● Work request A:
Translate this sentence from the zero-bug thread below into Spanish: "Zero code is pretty much the only way you can guarantee zero bugs."
● Work request B:
In the zero-bug thread below, how many bug reports did the open-source app get in its bug tracker in nearly 15 years?
● Work request C:
Please output the part of the zero-bug thread below starting with "Essentially the antithesis" and going on through "health as well.".

Quoted passage Block Start

A) Prolonged discussions about what the exact and precise definition of the word "bug" is, and how whatever that was released last night and caused mayhem between clients and the support was not it
B) Bargaining so my pet stuff is released right after the holidays and I don't look like the unproductive schmuck
C) Using this to nitpick at and get rid of employees someone doesn't like
D) Stack ranking the employees by the number of bugs they let slip past them
E) A full-on war between developers and the QA department
F) Fears to make any progress at all because a bug might creep in
...and of course, anything else you might have seen in your favorite Kafka books, in "Brazil", in "1984", in Lem's "Memoirs Found in a Bathtub", you name it. Of course, in the metrics it's going to look as if the company exceeds any expectations in implementing its zero bug tolerance policy! The managers will work hard on the infographics to show you.
"I know this has bugs, but the PM has promised this feature by end of this month"
Penny-wise, pound-foolish. Sounds like they’re saving money by cutting corners and that that is incurring a cost greater than the amount saved.
IMHO in the long run this saves a lot of time and money. Even bugs with zero user impact can signal some deep misunderstanding about technology, and fixing the problem immediately before it gets replicated everywhere else in the codebase is hugely valuable. Several times there have been cases where there was an extremely inconsequential issue that led to us discovering and fixing all sorts of important bugs that we hadn't even known about.
Cudos on having an awesome product.
But it gets hard when the users do not cooperate, and there is nothing to reproduce
In an open-source app I only got 3 bug reports in the bug tracker in nearly 15 years. And they were not really bugs either, one question and two https problems. I hope it is because I had tested any change for months and have thousands of automated tests. Or it is because the users do not find the bug tracker.
I do get a lot of mails. They are all useless. Most common is, "There is an error message 'Invalid password'". Then I reply that message comes when they enter an invalid password. Then they do not respond. And then I do not know if there is a bug or whether they have entered a wrong password. Then I also test it for a few hours and see it sends exactly the password to the server that was entered
Another project, a http client. Bug report: "untrusted https certificate" on someone else's server. I try it on my system, and it works fine. Then I ask for their OpenSSL version, and do not get an answer. Now what can I do about this? I try it on multiple computers, and it works on all of them
Another open-source project, much more popular. Bug report: it crashes frequently. Because it much more popular and has competent users, I do not have to do anything about it, the users investigate it themselves. Two months later, the user has extracted the crashing code. They remove as much code as possible, until they obtain a minimal crashing program. It shares zero code with my project. All remains are calls to an open-source library and they report it upstream to the developers of the library. I guess there is nothing to do until they fix it there?
On that project I also get emails. They are also useless, because the competent users use the bug tracker. After moving to 64-bit, I get a lot of "it does not start anymore". Guess they use a 32-bit OS
Zero code is pretty much the only way you can guarantee zero bugs.
Essentially the antithesis of "Move fast, break things"
It's not a "Zero bug guarantee"
If you accept that Chaos destroys Value (and it surely does), then it is a no brainer to do workflows that find and kill Chaos.
One value add pattern that is really helpful for finding Chaos is using software health metrics to find the echoes of Chaos. Much like how we find black holes by looking for gravitational lensing, Chaos can be found by looking at metrics like software response times under Representative Load, inconsistent response times are an indication of unhealthy contention in the solution (things waiting on other things that are waiting on other things, but some thing is pausing intermittently). Obviously becoming slower over time is also an indication of poor health as well.

Quoted passage Block End
Recorded data Block Start

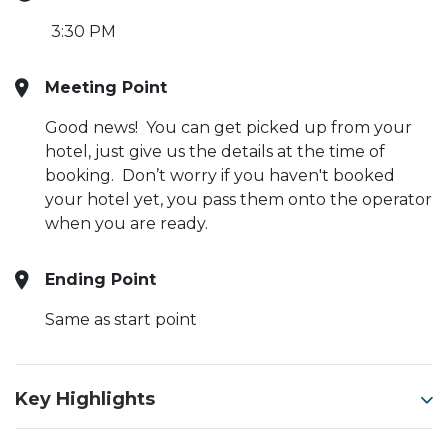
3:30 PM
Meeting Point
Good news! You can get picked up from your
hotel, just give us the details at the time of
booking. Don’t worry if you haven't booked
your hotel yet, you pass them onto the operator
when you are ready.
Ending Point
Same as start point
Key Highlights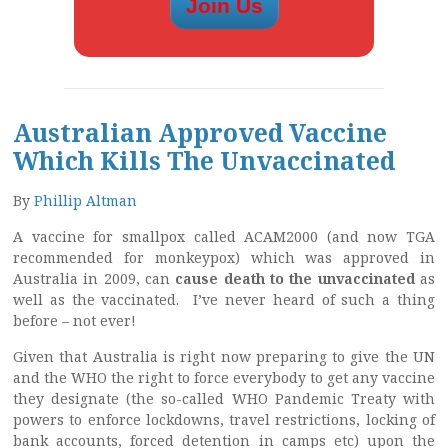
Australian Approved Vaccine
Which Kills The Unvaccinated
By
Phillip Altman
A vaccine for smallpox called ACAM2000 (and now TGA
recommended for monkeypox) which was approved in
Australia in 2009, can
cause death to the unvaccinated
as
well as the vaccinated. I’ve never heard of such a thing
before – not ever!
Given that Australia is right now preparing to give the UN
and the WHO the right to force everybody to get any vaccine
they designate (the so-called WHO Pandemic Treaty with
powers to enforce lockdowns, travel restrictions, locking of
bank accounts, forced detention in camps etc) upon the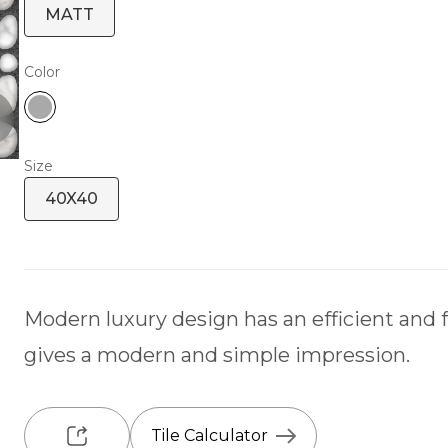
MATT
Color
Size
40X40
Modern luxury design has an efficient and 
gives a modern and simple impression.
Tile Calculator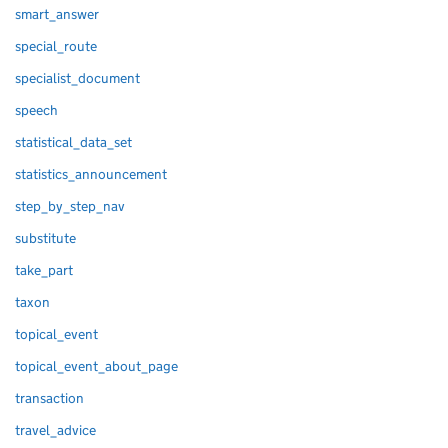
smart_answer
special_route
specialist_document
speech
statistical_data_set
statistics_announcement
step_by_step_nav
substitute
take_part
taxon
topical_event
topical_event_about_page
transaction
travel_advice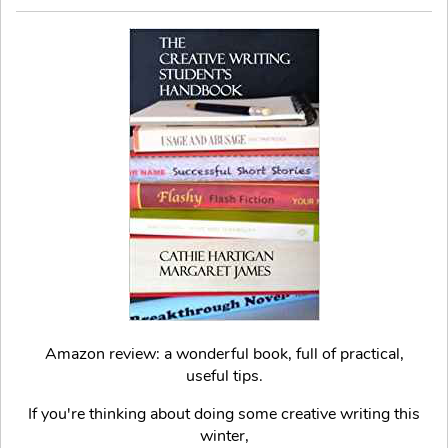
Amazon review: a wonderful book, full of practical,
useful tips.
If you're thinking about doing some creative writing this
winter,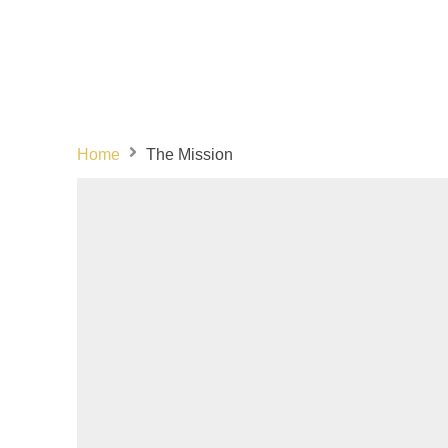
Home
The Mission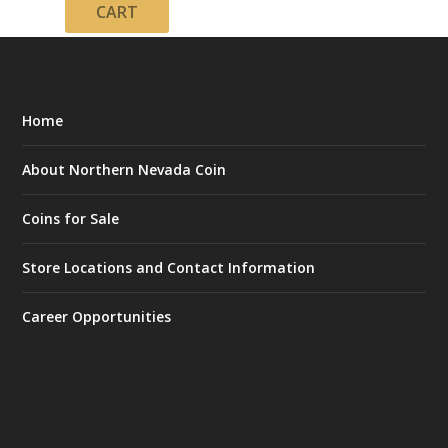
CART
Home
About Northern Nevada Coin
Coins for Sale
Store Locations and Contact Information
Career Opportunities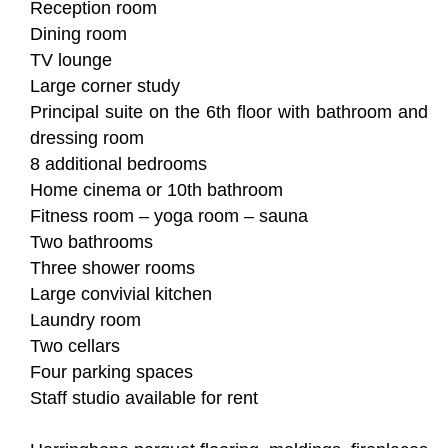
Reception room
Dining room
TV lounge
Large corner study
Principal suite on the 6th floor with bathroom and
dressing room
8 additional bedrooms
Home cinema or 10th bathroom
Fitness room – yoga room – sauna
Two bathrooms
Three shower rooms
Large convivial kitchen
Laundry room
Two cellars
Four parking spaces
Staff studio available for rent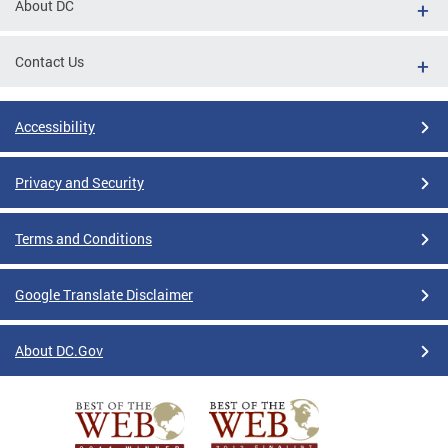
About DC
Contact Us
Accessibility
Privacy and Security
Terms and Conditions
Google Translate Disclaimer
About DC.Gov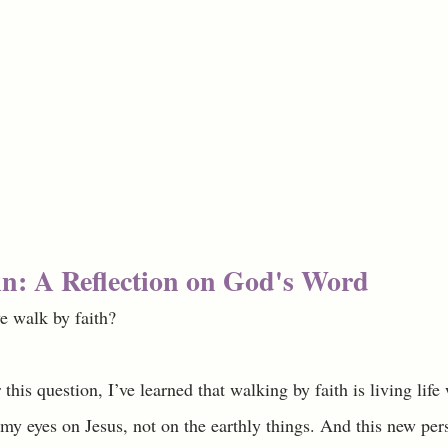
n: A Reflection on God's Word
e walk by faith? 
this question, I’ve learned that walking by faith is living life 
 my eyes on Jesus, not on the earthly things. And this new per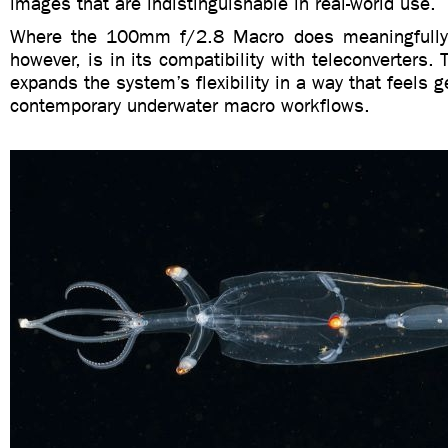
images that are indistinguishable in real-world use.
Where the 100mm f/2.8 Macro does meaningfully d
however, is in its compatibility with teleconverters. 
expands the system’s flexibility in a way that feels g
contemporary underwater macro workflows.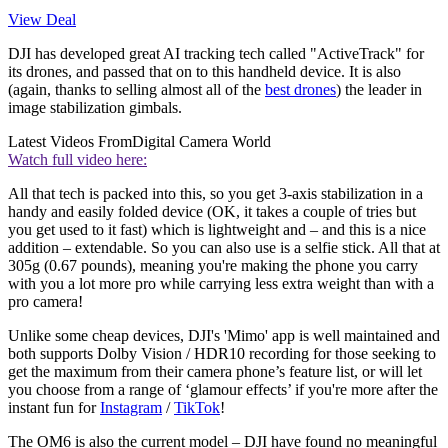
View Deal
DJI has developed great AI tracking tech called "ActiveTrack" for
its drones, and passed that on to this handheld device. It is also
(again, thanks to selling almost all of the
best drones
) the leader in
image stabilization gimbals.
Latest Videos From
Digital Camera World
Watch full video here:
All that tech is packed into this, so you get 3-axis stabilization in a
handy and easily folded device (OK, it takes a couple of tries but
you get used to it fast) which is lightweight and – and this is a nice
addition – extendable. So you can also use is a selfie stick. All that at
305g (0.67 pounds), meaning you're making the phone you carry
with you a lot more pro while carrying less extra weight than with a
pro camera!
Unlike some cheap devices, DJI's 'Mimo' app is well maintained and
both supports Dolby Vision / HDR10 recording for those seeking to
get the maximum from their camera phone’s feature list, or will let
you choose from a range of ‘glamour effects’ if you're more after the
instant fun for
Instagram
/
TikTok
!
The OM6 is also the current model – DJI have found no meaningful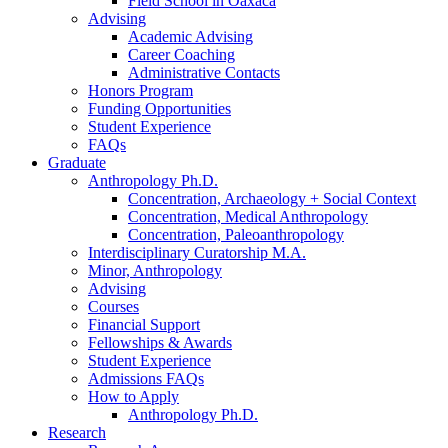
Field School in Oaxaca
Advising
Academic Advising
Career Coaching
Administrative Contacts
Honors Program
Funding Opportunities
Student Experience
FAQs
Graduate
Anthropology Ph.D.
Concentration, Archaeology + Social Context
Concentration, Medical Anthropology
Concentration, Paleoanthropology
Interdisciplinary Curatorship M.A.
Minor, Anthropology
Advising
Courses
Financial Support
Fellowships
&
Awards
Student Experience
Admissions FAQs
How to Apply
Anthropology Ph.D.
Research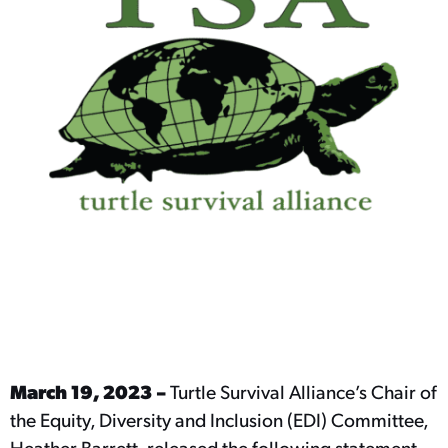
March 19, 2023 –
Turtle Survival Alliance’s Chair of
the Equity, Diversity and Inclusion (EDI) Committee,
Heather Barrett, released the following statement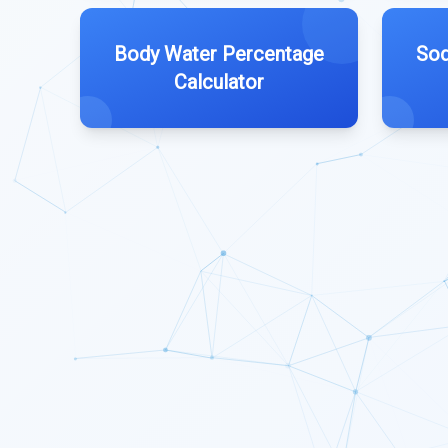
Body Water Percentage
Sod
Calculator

Recorded data Block End

● Your solution A:
No tener código es prácticamente la única forma de garantizar cero errores.

● Your solution B:
Three.

● Your solution C:
Essentially the antithesis of "Move fast, break things"
It's not a "Zero bug guarantee"
If you accept that Chaos destroys Value (and it surely does), then it is a no brainer to do workflows that find and kill Chaos.
One value add pattern that is really helpful for finding Chaos is using software health metrics to find the echoes of Chaos. Much like how we find black holes by looking for gravitational lensing, Chaos can be found by looking at metrics like software response times under Representative Load, inconsistent response times are an indication of unhealthy contention in the solution (things waiting on other things that are waiting on other things, but some thing is pausing intermittently). Obviously becoming slower over time is also an indication of poor health as well.